● **Dataset content**
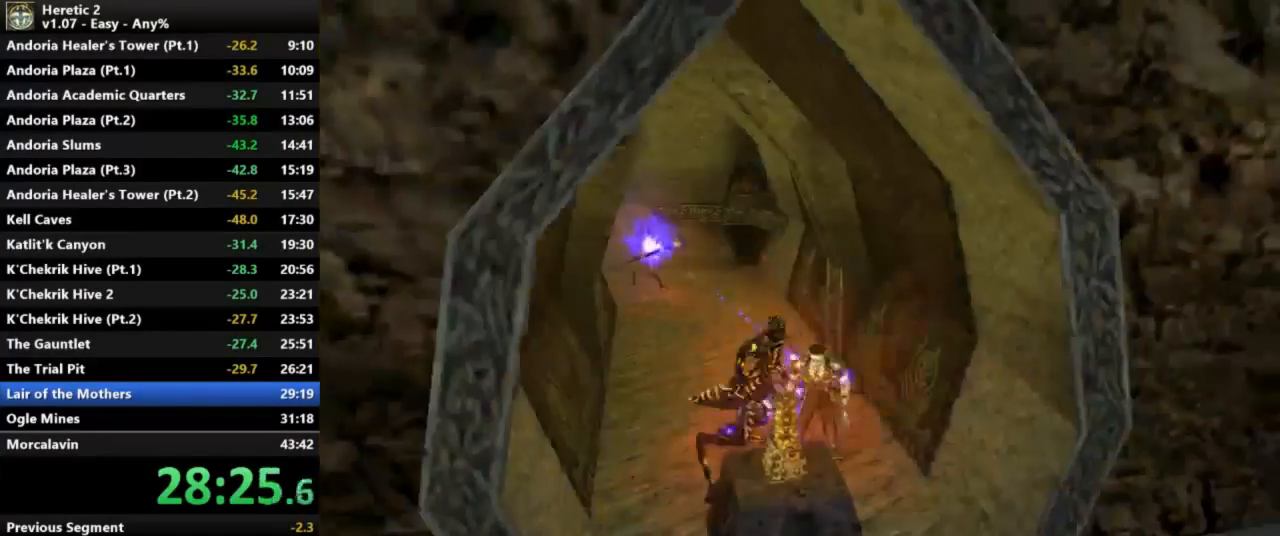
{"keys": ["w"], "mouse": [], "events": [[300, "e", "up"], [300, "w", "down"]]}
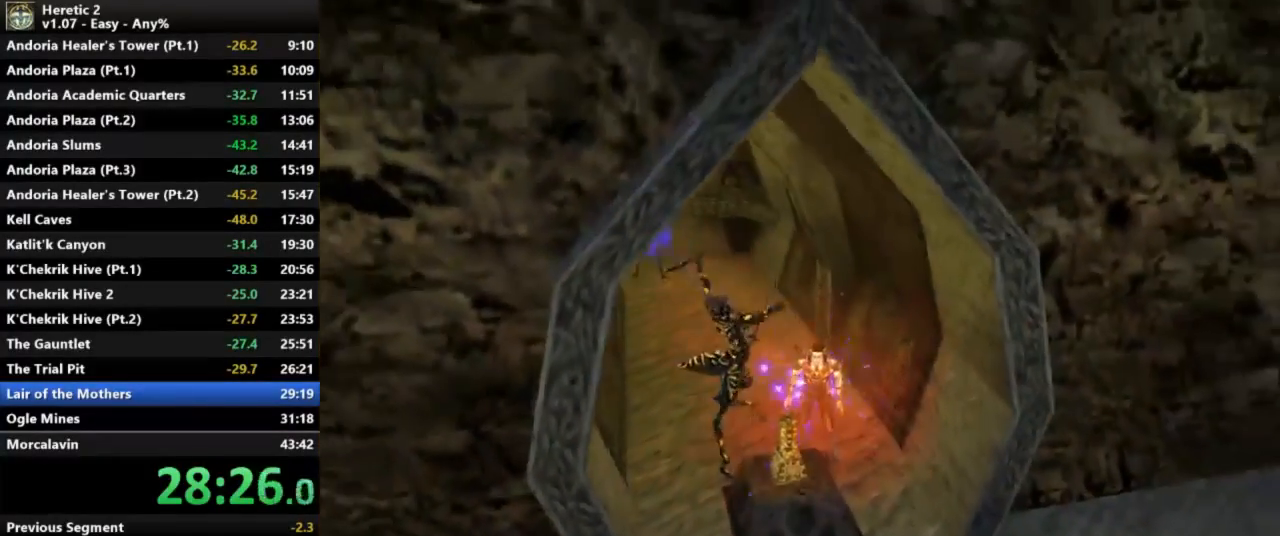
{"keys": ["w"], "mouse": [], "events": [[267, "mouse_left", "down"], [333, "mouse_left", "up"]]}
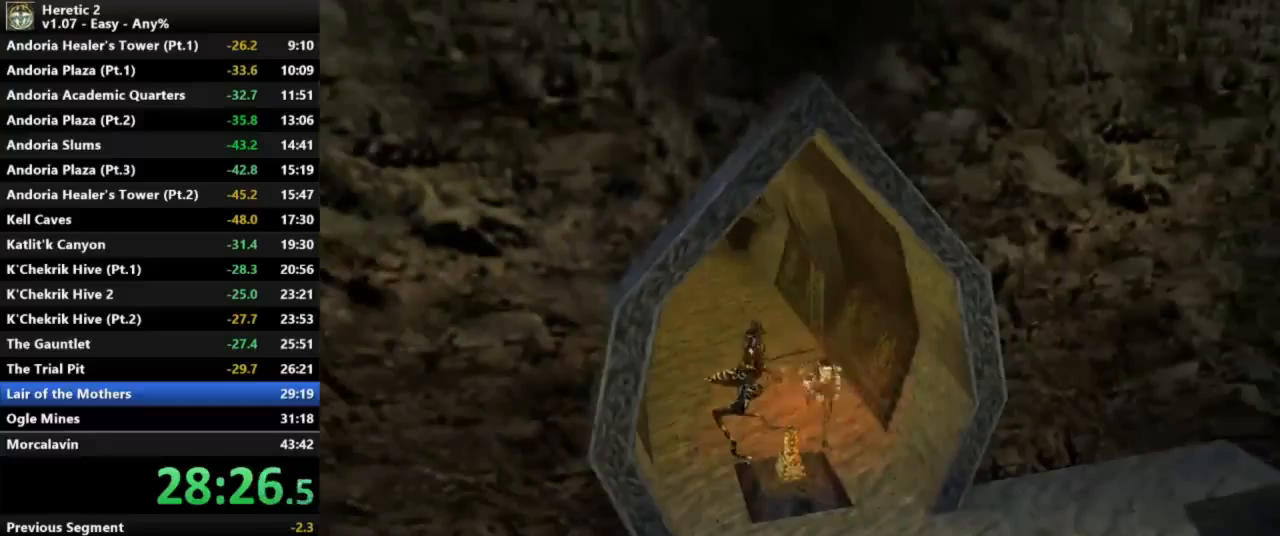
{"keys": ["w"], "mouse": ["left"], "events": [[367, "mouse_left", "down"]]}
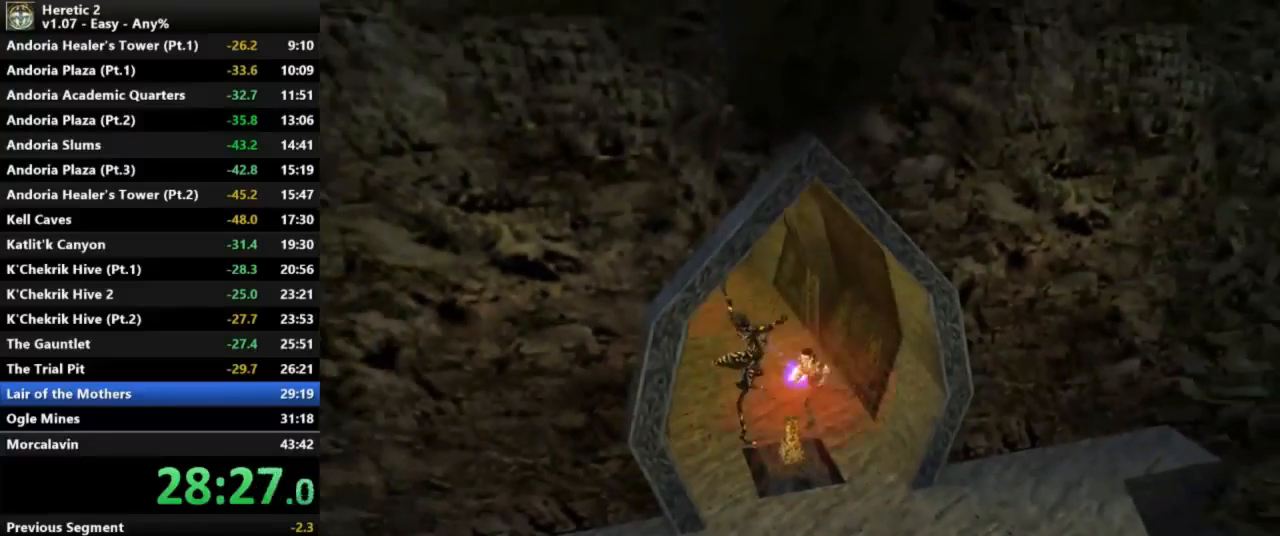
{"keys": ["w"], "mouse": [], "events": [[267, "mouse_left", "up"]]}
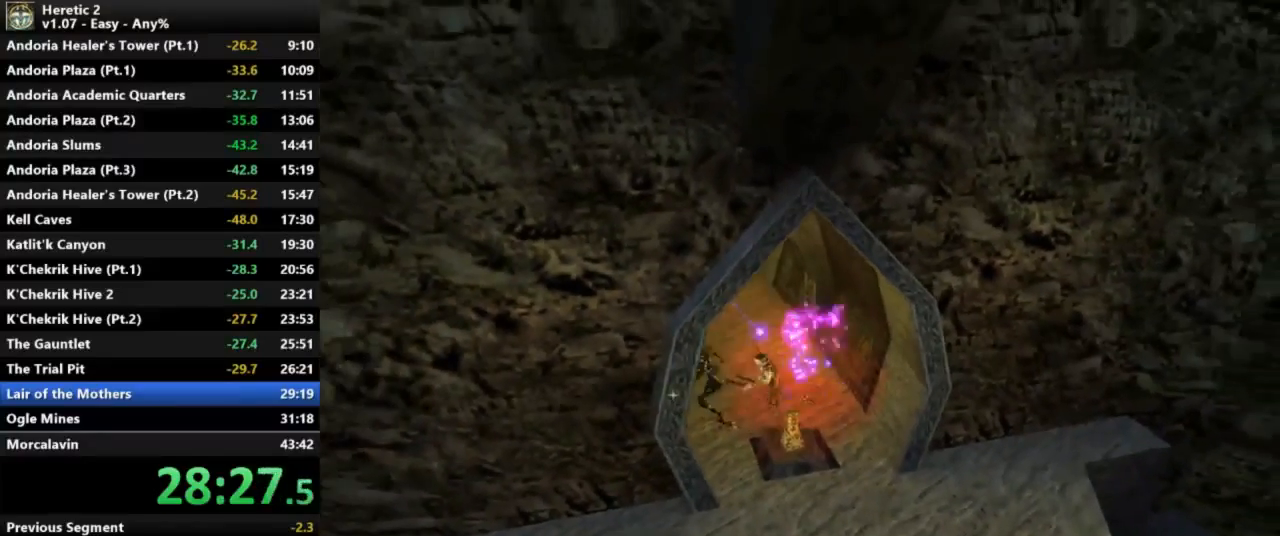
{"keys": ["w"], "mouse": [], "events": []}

● **What you will do**
Could you restate the material word for word, skipping any pictures it holds?

● **Result below**
{"keys": ["w"], "mouse": [], "events": [[300, "e", "up"], [300, "w", "down"]]}
{"keys": ["w"], "mouse": [], "events": [[267, "mouse_left", "down"], [333, "mouse_left", "up"]]}
{"keys": ["w"], "mouse": ["left"], "events": [[367, "mouse_left", "down"]]}
{"keys": ["w"], "mouse": [], "events": [[267, "mouse_left", "up"]]}
{"keys": ["w"], "mouse": [], "events": []}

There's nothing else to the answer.